[Content revision data]
—————

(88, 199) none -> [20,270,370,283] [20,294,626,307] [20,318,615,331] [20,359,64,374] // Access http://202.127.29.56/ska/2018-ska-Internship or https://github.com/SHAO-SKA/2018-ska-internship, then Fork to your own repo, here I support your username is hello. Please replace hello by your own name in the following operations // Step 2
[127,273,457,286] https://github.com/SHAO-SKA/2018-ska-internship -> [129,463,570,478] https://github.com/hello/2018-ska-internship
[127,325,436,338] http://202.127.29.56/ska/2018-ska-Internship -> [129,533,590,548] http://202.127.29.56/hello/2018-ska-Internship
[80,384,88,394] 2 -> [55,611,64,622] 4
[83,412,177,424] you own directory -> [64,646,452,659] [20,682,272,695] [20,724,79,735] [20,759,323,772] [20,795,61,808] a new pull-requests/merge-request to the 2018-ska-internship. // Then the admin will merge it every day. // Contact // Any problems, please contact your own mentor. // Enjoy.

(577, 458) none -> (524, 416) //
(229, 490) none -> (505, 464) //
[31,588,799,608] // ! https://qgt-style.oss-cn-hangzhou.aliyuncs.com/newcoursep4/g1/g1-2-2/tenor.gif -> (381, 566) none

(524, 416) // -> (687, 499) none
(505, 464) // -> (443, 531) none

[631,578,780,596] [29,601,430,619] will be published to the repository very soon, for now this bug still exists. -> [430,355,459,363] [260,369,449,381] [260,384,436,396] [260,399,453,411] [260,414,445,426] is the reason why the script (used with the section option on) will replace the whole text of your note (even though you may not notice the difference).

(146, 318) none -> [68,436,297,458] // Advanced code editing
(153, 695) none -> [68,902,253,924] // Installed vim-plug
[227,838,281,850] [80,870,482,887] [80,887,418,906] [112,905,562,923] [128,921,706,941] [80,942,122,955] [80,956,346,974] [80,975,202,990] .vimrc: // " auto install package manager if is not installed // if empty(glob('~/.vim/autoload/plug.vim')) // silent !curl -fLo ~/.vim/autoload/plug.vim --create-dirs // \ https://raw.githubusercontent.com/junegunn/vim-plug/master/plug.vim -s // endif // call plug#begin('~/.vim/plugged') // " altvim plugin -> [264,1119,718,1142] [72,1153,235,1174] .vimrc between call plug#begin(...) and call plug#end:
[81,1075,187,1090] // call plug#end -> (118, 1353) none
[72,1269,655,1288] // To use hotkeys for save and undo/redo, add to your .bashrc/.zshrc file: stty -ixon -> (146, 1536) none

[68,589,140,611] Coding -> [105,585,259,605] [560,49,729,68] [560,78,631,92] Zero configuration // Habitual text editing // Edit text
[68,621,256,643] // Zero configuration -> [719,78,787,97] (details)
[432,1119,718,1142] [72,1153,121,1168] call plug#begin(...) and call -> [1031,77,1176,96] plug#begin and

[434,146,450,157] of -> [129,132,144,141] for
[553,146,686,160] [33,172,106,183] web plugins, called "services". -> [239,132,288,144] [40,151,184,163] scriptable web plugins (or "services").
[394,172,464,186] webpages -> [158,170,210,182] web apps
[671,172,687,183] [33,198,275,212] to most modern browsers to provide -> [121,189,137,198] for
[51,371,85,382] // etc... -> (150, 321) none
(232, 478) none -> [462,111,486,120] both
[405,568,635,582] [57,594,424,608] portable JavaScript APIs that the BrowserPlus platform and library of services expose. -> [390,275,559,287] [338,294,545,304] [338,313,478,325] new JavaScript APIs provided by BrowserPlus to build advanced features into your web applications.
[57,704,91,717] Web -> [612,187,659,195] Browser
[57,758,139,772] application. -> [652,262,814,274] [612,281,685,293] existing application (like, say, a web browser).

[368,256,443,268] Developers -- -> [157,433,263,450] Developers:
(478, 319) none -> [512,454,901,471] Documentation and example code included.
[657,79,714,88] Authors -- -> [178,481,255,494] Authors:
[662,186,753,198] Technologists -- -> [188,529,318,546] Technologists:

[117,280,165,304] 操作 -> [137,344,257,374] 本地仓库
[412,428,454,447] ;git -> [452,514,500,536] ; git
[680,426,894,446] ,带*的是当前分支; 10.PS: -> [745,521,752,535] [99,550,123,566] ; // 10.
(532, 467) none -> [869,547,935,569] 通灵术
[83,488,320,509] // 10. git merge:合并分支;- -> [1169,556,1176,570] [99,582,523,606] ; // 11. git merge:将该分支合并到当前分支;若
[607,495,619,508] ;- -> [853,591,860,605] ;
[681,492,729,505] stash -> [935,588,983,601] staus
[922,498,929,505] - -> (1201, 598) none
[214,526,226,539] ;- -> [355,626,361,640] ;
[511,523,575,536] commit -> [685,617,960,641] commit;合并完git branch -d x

—————

A line belongs in the answer if it contains the word "Zero"; copy every such line from the data above.

[68,589,140,611] Coding -> [105,585,259,605] [560,49,729,68] [560,78,631,92] Zero configuration // Habitual text editing // Edit text
[68,621,256,643] // Zero configuration -> [719,78,787,97] (details)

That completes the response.